- **DOCUMENT TEXT**:
The Burden of Addiction
In this series of public health articles, you will be able to learn about the fundamentals of public health which will serve you well for your medical school interviews. These principles will help you to understand how medicine and public health are intertwined especially as a result of the Coronavirus pandemic.
The burden of addiction relates to substance use, most commonly consisting of smoking, alcohol and drug use. Illicit drugs are substances that have been prohibited under international control systems for extra-medical use, i.e. use for any other purpose that is not medical and given by qualified healthcare professionals. These illicit drugs include drugs such as heroin, morphine, cannabis, amphetamines and cocaine among many others. However, substance abuse can also happen with prescription drugs. Therefore, drug use often includes all drugs, not just illicit drugs. Dependence upon such substances develops among individuals who use them regularly over a sustained period of time, this is what leads to the burden of addiction as this dependence leads to serious health issues.
Substance use has direct impacts on health. Smoking is not just a risk factor but has been shown to cause lung diseases such as COPD and chronic bronchitis. Alcohol is a risk factor for many diseases such as cancers of the mouth, throat, liver, colon and breast (in women). Drugs such as heroin and morphine can lead to permanent brain damage, and cocaine can cause cardiovascular diseases, along with many more health impacts. Substance abuse also has indirect health impacts which account for many deaths related to substance use. Injection of drugs using non-sterile needles can increase the risk of HIV and other viral infections exposure. Alcohol impairs cognitive function resulting in unintentional and intentional injuries and infections. Therefore, substance abuse carries a huge burden of disease.

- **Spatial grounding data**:
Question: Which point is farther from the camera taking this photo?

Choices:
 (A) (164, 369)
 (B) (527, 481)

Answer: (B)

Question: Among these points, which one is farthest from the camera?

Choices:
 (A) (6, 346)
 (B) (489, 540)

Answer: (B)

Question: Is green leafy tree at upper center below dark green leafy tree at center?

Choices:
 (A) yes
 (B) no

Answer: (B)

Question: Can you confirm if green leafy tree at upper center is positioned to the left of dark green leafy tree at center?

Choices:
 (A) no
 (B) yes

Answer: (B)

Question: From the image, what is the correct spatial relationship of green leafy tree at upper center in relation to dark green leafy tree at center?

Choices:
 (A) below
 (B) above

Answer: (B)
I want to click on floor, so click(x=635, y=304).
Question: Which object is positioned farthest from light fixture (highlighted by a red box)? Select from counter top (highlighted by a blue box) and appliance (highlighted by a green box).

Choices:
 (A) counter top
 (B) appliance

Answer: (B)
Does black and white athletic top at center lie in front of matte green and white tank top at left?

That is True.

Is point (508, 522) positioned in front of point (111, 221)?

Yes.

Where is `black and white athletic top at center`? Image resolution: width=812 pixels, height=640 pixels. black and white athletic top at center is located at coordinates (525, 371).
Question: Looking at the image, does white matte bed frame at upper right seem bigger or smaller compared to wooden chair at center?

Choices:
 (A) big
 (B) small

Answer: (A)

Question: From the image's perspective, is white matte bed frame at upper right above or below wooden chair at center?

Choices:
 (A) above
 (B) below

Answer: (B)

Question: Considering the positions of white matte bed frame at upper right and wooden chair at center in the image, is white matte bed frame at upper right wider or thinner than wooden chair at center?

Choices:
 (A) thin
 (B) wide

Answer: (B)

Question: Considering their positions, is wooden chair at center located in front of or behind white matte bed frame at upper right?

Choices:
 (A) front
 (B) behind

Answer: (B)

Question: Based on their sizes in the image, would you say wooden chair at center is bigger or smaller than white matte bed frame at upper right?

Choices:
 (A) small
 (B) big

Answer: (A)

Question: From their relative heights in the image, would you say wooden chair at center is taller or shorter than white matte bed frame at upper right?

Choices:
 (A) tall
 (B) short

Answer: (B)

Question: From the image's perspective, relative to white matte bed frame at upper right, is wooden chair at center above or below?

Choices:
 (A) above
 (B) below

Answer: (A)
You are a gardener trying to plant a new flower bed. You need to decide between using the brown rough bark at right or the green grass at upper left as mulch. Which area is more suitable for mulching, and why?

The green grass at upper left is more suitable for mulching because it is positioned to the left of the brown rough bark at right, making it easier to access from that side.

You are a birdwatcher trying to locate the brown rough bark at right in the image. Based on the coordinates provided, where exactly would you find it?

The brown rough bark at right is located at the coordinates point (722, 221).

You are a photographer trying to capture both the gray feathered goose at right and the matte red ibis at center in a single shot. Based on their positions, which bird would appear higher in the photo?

- **WHAT TO PRODUCE**: Please list each illicit drug that the article on the burden of addiction names as an example.

- **FINISHED TASK**: Heroin, morphine, cannabis, amphetamines, cocaine